El mismo Evangelio nos enseña también que “si el grano de trigo no cae en tierra y muere, queda infecundo; pero si muere, da mucho fruto” (Jn 12, 24). Por consiguiente, existe un misterioso dinamismo de la Divina Providencia, por el cual es necesario que el fruto se pudra y muera para que la semilla se libere. Análogamente, es necesario que el ciclo de decadencia del mundo moderno llegue a su fin y se destruya a sí mismo, como la enfermedad que desaparece cuando se lleva al enfermo a la muerte.

 

Además, fue María Santísima la que, en las bodas de Caná, obtuvo del Señor el milagro de la transformación del agua en vino. Y si es verdad que el mayordomo le dijo al novio que había dejado el mejor vino para el final (cf. Jn 2, 9-10), bien podremos exclamar, llenos de encanto y gratitud con el Señor: “Has dejado tus mejores gracias, has dejado tus mejores favores para el fin de la Historia del mundo”.

 

Las bodas de Caná, primero de los signos hechos por Jesús a ruegos de su Madre, es la más clara prefigura del Reino de María. En éste surgirá, cual vino nuevo, una sociedad admirablemente superior a todo lo que podamos imaginar. Para utilizar una bella metáfora del Dr. Plinio, será como “un lirio nacido en el lodo, durante la noche y bajo la tempestad”,11 también a ruegos de Aquella que es la Reina del Cielo y de la tierra.

 


 

1 SOR LUCÍA. Memórias I. Quarta Memória, c. II, n.º 5. 13.ª ed. Fátima: Secretariado dos Pastorinhos, 2007, p. 177.

2 SAN LUIS MARÍA GRIGNION DE MONTFORT. Traité de la vraie dévotion à la Sainte Vierge, n.º 1. In: OEuvres Complètes. Paris: Du Seuil, 1966, p. 487.

3 Ídem, n.º 217, p. 634.

4 Ídem, pp. 634-635.

5 Ídem, p. 635.

6 SAN LUIS MARÍA GRIGNION DE MONTFORT. Prière Embrasée, n.º 16. In: OEuvres Complètes, op. cit., p. 681.

7 LEÓN XIII. Immortale Dei, n.º 9. 8 El Obispo de Hipona define con una precisión única los dos caminos que el hombre puede seguir en esta vida. El primero parece que ha llegado a su paroxismo en nuestros días y el otro prenuncia el Reino de María del que estamos hablando: “Dos amores fundaron, pues, dos ciudades, a saber: el amor propio hasta el desprecio de Dios, la terrena, y el amor de Dios hasta el desprecio de sí propio, la celestial” (SAN AGUSTÍN. De Civitate Dei. L. XIV, c. 28. In: Obras. Madrid: BAC, 1958, v. XVII, p. 985).

9 SAN BERNARDO DE CLARAVAL. En la Asunción de Santa María. Sermón primero, n.º 2. In: Obras completas. 2.ª ed. Madrid: BAC, 2006, v.
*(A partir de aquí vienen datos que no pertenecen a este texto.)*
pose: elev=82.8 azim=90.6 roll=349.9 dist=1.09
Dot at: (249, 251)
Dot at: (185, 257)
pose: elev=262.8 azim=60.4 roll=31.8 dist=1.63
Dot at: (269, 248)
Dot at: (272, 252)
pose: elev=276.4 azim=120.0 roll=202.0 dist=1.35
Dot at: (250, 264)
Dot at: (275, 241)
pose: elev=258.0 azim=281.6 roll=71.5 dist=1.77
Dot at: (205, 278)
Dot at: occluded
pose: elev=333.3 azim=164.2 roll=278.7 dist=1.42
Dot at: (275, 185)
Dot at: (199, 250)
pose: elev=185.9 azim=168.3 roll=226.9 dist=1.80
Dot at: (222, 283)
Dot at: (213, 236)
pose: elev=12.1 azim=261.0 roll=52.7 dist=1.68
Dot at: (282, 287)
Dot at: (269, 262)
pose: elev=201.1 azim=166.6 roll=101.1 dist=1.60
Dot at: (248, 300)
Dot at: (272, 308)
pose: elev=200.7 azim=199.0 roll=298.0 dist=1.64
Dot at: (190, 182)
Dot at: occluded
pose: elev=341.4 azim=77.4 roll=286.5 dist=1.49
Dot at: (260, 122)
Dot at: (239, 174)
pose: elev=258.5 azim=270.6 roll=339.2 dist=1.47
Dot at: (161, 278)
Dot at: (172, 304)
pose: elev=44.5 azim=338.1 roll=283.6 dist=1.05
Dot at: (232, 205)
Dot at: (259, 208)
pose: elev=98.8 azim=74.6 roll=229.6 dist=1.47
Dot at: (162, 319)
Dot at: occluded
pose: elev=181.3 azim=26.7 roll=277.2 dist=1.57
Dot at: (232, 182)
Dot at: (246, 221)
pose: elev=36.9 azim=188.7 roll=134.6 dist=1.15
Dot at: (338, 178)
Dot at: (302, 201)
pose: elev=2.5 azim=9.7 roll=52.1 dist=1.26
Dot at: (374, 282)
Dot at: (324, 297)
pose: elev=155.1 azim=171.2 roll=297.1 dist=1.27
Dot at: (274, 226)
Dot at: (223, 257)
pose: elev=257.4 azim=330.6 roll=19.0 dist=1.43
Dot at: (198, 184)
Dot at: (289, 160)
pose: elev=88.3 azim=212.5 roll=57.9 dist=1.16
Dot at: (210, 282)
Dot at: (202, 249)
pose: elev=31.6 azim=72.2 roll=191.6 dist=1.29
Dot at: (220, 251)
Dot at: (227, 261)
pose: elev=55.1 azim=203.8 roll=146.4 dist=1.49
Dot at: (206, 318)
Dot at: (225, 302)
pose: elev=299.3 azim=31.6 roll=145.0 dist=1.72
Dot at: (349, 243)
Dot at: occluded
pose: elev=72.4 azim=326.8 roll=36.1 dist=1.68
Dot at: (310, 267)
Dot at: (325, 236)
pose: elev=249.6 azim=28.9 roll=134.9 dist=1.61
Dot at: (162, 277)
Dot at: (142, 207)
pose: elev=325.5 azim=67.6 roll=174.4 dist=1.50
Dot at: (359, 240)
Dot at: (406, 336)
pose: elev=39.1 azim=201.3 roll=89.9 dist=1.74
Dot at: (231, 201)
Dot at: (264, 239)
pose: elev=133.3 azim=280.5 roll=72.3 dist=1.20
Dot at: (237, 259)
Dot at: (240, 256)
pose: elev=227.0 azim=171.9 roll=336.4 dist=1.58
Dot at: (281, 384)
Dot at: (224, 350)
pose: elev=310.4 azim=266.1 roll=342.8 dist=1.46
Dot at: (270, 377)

IV, p. 339.

10 Merece la pena recordar aquí la aparición del 13 de junio en la que la Virgen Santísima revela: “[Jesús] quiere establecer en el mundo la devoción a mi Inmaculado Corazón. A quien la abrazare, le prometo la salvación; y estas almas serán amadas por Dios, como flores puestas por mí para adornar su trono” (SOR LUCÍA, op. cit., n.º 4, p. 175). 11 CORRÊA DE OLIVEIRA, Plinio. Conferencia. São Paulo, 30/7/1972.